Intanto gli anni 80’ battevano impazienti alla porta, e altri giovani talenti aronesi si affacciavano carichi d’entusiasmo sulla scena rock aronese, con nuovi generi e proposte musicali…ma questa è un’altra storia che non è di mia competenza narrare.
Il mio racconto termina qui, nella convinzione di avere dato un po’ di nostalgico piacere a tutti i protagonisti di questa affascinante avventura, ragazzi che come me in quel tempo ormai remoto, hanno sognato, trasportati dalla quella gigantesca onda d’entusiasmo che solamente i giovani possiedono, di diventare almeno per una volta, una stella della musica rock-pop. Al di là di ogni patetismo, il messaggio che voglio trasmettere è quello di amare profondamente la musica, suonata o ascoltata, classica, pop o rock, non ha importanza; la musica addolcisce la vita, rende migliori, allontana malinconia e noia, fa dimenticare per qualche istante le cattiverie ed il malessere che attanaglia questo mondo. Nel mio racconto, colmo di ricordi, ho cercato di far tornare giovani, anche solo per pochi istanti, tutte le persone che hanno vissuto alla mia maniera quegli anni indimenticabili.
I capelli bianchi e sempre più radi sono l’amara testimonianza del tempo impietoso che se ne è andato troppo in fretta, i nostri occhi sognano ancora rock, rincorrendo sempre più stancamente immagini e ricordi di teatri fumosi, fredde cantine, note ingiallite sul grande pentagramma della vita, ma il nostro spirito libero di musicisti, continua ad essere “on the road”, diretto verso l’ennesimo crocevia, con una chitarra a tracolla e un’armonica tra le labbra, abbracciato alla nostra immensa nostalgia.
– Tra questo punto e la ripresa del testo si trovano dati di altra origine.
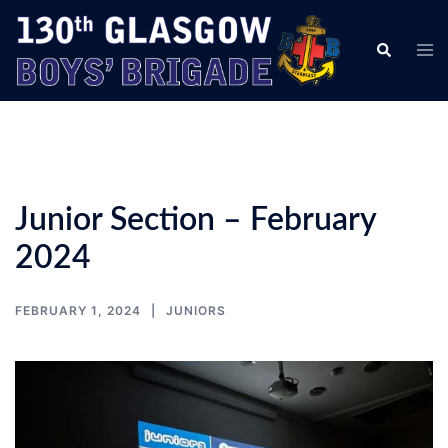
Skip
to
Tog
Search
content
men
Junior Section – February
2024
FEBRUARY 1, 2024
JUNIORS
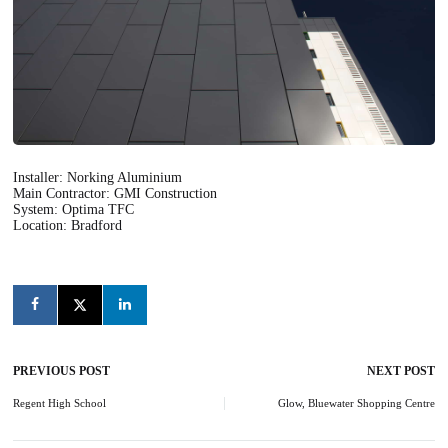
Installer: Norking Aluminium
Main Contractor: GMI Construction
System: Optima TFC
Location: Bradford
PREVIOUS POST
NEXT POST
Post
navigation
Regent High School
Glow, Bluewater Shopping Centre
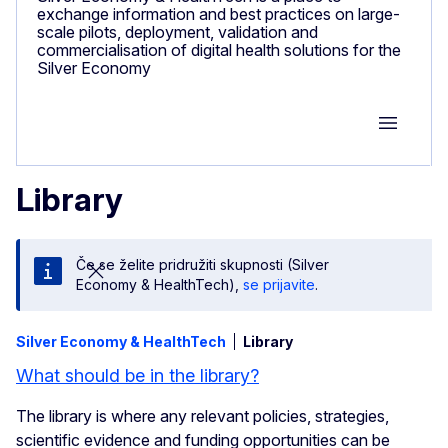
exchange information and best practices on large-
scale pilots, deployment, validation and
commercialisation of digital health solutions for the
Silver Economy
Group M
Library
Če se želite pridružiti skupnosti (Silver
Economy & HealthTech),
se prijavite
.
Silver Economy & HealthTech
Library
What should be in the library?
The library is where any relevant policies, strategies,
scientific evidence and funding opportunities can be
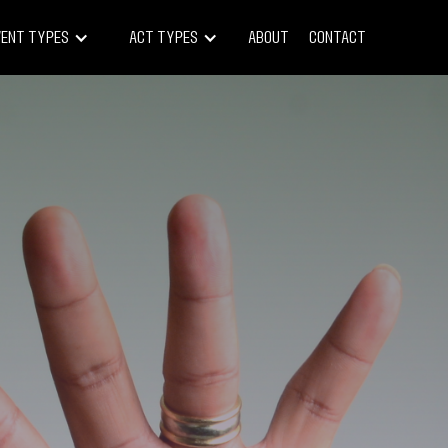
vent Types
Act Types
About
Contact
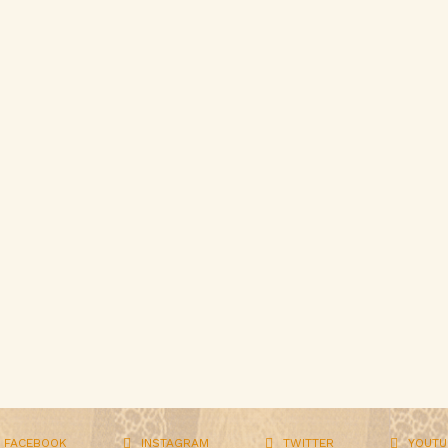
FACEBOOK
INSTAGRAM
TWITTER
YOUTU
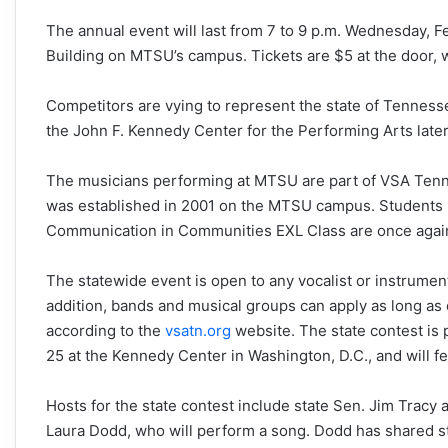
The annual event will last from
7 to 9 p.m.
Wednesday, Fe
Building on MTSU’s campus. Tickets are $5 at the door, 
Competitors are vying to represent the state of Tennesse
the John F. Kennedy Center for the Performing Arts later 
The musicians performing at MTSU are part of VSA Tennes
was established in 2001 on the MTSU campus. Students i
Communication in Communities EXL Class are once again h
The statewide event is open to any vocalist or instrumenta
addition, bands and musical groups can apply as long as 
according to the
vsatn.org
website. The state contest is p
25
at the Kennedy Center in Washington, D.C., and will f
Hosts for the state contest include state Sen. Jim Tracy 
Laura Dodd, who will perform a song. Dodd has shared s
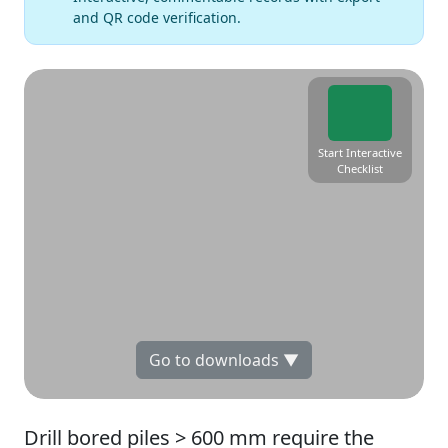
and QR code verification.
Start Interactive
Checklist
Go to downloads ▼
Drill bored piles > 600 mm require the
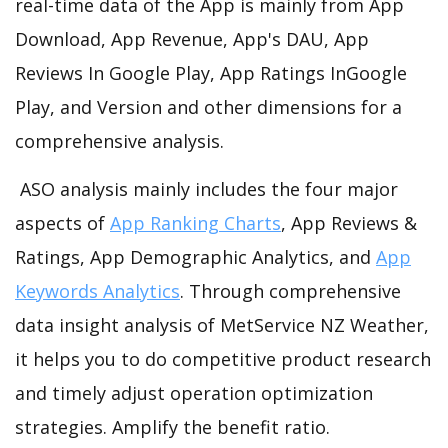
real-time data of the App is mainly from App
Download, App Revenue, App's DAU, App
Reviews In Google Play, App Ratings InGoogle
Play, and Version and other dimensions for a
comprehensive analysis.
ASO analysis mainly includes the four major
aspects of
App Ranking Charts
, App Reviews &
Ratings, App Demographic Analytics, and
App
Keywords Analytics
. Through comprehensive
data insight analysis of MetService NZ Weather,
it helps you to do competitive product research
and timely adjust operation optimization
strategies. Amplify the benefit ratio.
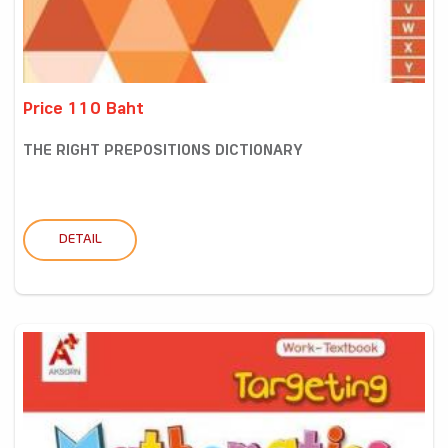
Price 110 Baht
THE RIGHT PREPOSITIONS DICTIONARY
DETAIL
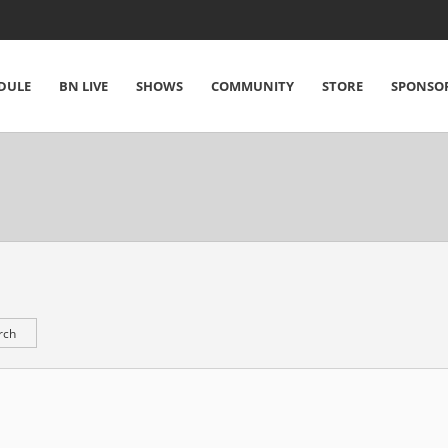
DULE
BN LIVE
SHOWS
COMMUNITY
STORE
SPONSO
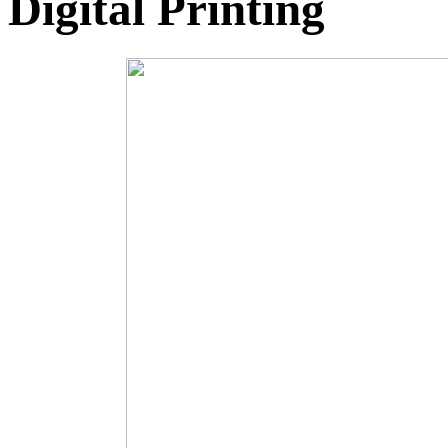
Digital Printing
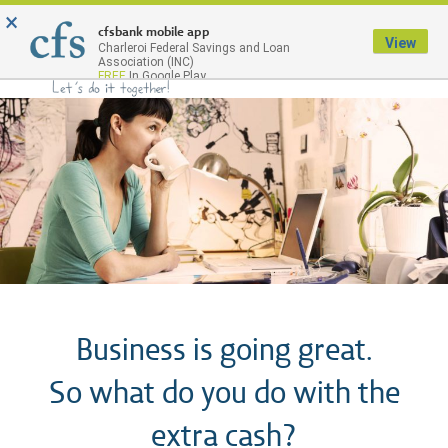
×
Menu
cfsbank mobile app
View
Charleroi Federal Savings and Loan
Association (INC)
FREE
In Google Play
Business is going great.
So what do you do with the
extra cash?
“…Possano le tue mani essere sempre occupate
Possa il tuo piede essere sempre svelto
Possa tu avere delle forti fondamenta
quando i venti del cambiamento soffiano
Possa il tuo cuore essere sempre gioioso
Possa la tua canzone essere sempre cantata
Possa tu restare per sempre giovane
per sempre giovane per sempre giovane
Possa tu restare per sempre giovane.”